[Start of ITEMS]

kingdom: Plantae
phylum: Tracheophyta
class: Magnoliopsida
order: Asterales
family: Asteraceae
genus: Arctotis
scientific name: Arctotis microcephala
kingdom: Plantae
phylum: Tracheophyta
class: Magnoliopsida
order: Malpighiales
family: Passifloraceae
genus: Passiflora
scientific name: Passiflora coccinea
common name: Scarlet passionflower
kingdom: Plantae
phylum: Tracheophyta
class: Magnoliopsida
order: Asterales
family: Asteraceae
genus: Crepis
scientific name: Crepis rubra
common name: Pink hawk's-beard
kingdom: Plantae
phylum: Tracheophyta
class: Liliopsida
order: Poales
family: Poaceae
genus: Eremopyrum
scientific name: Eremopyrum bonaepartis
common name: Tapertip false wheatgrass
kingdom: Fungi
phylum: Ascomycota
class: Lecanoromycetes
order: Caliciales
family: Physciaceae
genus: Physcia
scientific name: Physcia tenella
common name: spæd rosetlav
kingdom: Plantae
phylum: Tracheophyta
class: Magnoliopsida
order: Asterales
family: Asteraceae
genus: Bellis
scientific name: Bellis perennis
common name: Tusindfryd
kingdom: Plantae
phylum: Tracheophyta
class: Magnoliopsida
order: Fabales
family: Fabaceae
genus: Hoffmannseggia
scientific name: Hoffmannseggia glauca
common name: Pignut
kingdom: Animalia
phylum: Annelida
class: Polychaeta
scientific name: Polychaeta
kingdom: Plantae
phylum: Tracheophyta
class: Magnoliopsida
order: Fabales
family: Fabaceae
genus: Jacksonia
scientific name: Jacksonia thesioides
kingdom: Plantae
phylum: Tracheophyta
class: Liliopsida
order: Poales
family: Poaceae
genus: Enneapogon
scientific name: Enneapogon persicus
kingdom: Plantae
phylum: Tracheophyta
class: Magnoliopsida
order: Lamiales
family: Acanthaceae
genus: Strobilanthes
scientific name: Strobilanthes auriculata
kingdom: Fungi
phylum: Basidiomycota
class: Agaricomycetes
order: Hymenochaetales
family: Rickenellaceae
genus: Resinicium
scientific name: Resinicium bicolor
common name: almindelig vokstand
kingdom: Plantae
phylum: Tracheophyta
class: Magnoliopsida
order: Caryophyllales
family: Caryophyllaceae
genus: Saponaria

[End of ITEMS]

AIM OF THE EXERCISE —
Reproduce every line above verbatim, keeping the original order and text unchanged.

FINAL RESULT —
kingdom: Plantae
phylum: Tracheophyta
class: Magnoliopsida
order: Asterales
family: Asteraceae
genus: Arctotis
scientific name: Arctotis microcephala
kingdom: Plantae
phylum: Tracheophyta
class: Magnoliopsida
order: Malpighiales
family: Passifloraceae
genus: Passiflora
scientific name: Passiflora coccinea
common name: Scarlet passionflower
kingdom: Plantae
phylum: Tracheophyta
class: Magnoliopsida
order: Asterales
family: Asteraceae
genus: Crepis
scientific name: Crepis rubra
common name: Pink hawk's-beard
kingdom: Plantae
phylum: Tracheophyta
class: Liliopsida
order: Poales
family: Poaceae
genus: Eremopyrum
scientific name: Eremopyrum bonaepartis
common name: Tapertip false wheatgrass
kingdom: Fungi
phylum: Ascomycota
class: Lecanoromycetes
order: Caliciales
family: Physciaceae
genus: Physcia
scientific name: Physcia tenella
common name: spæd rosetlav
kingdom: Plantae
phylum: Tracheophyta
class: Magnoliopsida
order: Asterales
family: Asteraceae
genus: Bellis
scientific name: Bellis perennis
common name: Tusindfryd
kingdom: Plantae
phylum: Tracheophyta
class: Magnoliopsida
order: Fabales
family: Fabaceae
genus: Hoffmannseggia
scientific name: Hoffmannseggia glauca
common name: Pignut
kingdom: Animalia
phylum: Annelida
class: Polychaeta
scientific name: Polychaeta
kingdom: Plantae
phylum: Tracheophyta
class: Magnoliopsida
order: Fabales
family: Fabaceae
genus: Jacksonia
scientific name: Jacksonia thesioides
kingdom: Plantae
phylum: Tracheophyta
class: Liliopsida
order: Poales
family: Poaceae
genus: Enneapogon
scientific name: Enneapogon persicus
kingdom: Plantae
phylum: Tracheophyta
class: Magnoliopsida
order: Lamiales
family: Acanthaceae
genus: Strobilanthes
scientific name: Strobilanthes auriculata
kingdom: Fungi
phylum: Basidiomycota
class: Agaricomycetes
order: Hymenochaetales
family: Rickenellaceae
genus: Resinicium
scientific name: Resinicium bicolor
common name: almindelig vokstand
kingdom: Plantae
phylum: Tracheophyta
class: Magnoliopsida
order: Caryophyllales
family: Caryophyllaceae
genus: Saponaria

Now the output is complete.